Earth is failing. In a desperate bid to escape, the spaceship Enkidu and its captain, Heorest Holt, carry its precious human cargo to a potential new Eden. Generations later, this fragile colony has managed to survive, eking out a hardy existence. Yet life is tough, and much technological knowledge has been lost.
Then Liff, Holt’s granddaughter, hears whispers that the strangers in town aren’t from neighbouring farmland. That they possess unparalleled technology – and that they’ve arrived from another world. But not all questions are so easily answered, and their price may be the colony itself.
Publisher: Tor | Date: 2022 | Genre: Science Fiction
I received Children of Memory from the publisher in exchange for an honest review. All thoughts and opinions are my own.
Children of Memory Review
Children of Time has sat on my shelf for a while. When I was given the chance to review Children of Memory, I knew the time had come to immerse myself in this trilogy – and what a ride it is!

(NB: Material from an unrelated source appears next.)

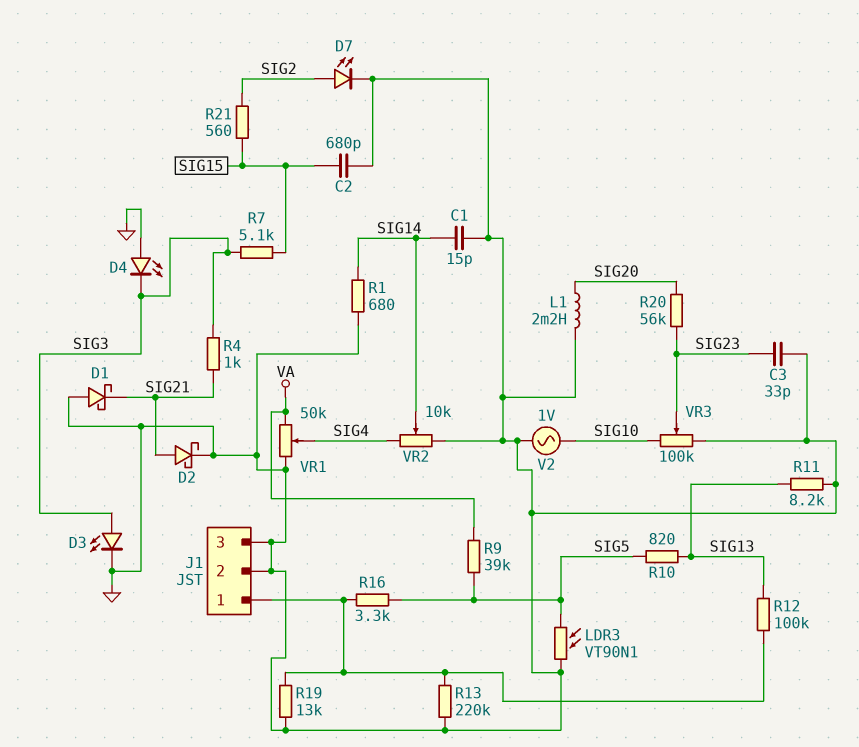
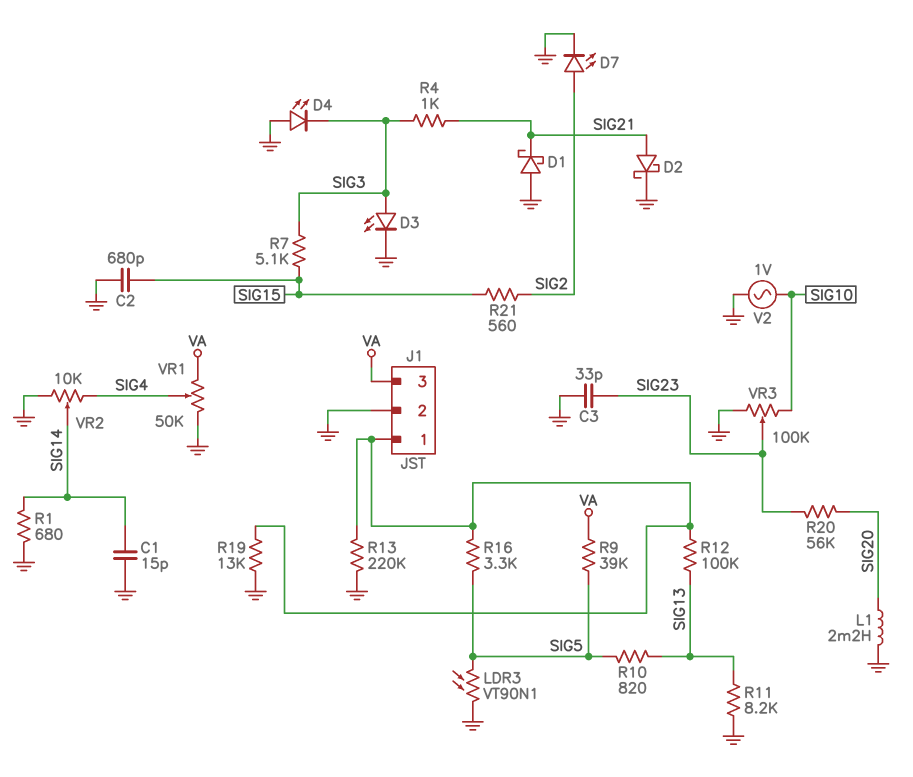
J1 pin 3: GND -> VA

Children of Memory is pushed as being either the third book in the series, or one that can be your introduction to this world. Given the complexities and developments that happen in the first two novels, I’m not certain how much will make sense if this is your first foray into this world. Spiders, octopuses, birds, AI’s and a mutating parasite posing as a human might be a little much if you don’t know how they got that.
That being said, the entire trilogy is well worth a read. It’s hard science-fiction: there’s a lot of scientific jargon added in. While some of that went over my head, Tchaikovsky has a way with words that means it never detracts from the reading experience. The science never disrupts the flow; it only adds layers into this complex world. Still, not for the faint-hearted who want an easy science-fiction read.
This review won’t be a rehash of the plot. But I will say it’s a complicated twist of time and fate. There was a point around mid-way where I began to get confused about what was going on. But, true to form, Tchaikovsky brings all these plot points together in a way that left me unable to put the book down. You need your brain switched on for this book, but it’s worth every second.
Like the two prior instalments, it’s a dual narration: one inhabitant of the world; one visitor. It feels more contained, however, possibly due to nearly all the characters having a human form, therefore lacking the time (and words) spent trying to establish communication like before.
Perhaps because of this, I felt there was more connection to the characters this time around. More emotion. I’ve enjoyed all of the narrators up until now, yet there was something personal this time around. While it was still a world at stake, we followed individuals more closely, creating more empathy for the characters.
I loved Children of Memory, and am glad to have read the series. Tchaikovsky creates these phenomenal premises and ideas in such a way you can’t help but accept what is happening. I’ve been a fan of his writing for a while and this trilogy proved why. Not many authors can send me down a rabbit hole with their plot and yet keep me gripped with every word.
While the book isn’t short, I was unable to put it down and got through it relatively quickly. When you’re that absorbed in a story, it’s hard not to.
If you’re looking for your next science-fiction adventure, or ready to finish off an epic trilogy, I can’t recommend Children of Memory enough. It is a literal out-of-this-world novel and takes you on a heck of a journey.
Are you a Tchaikovsky fan? What’s your favourite science-fiction novel?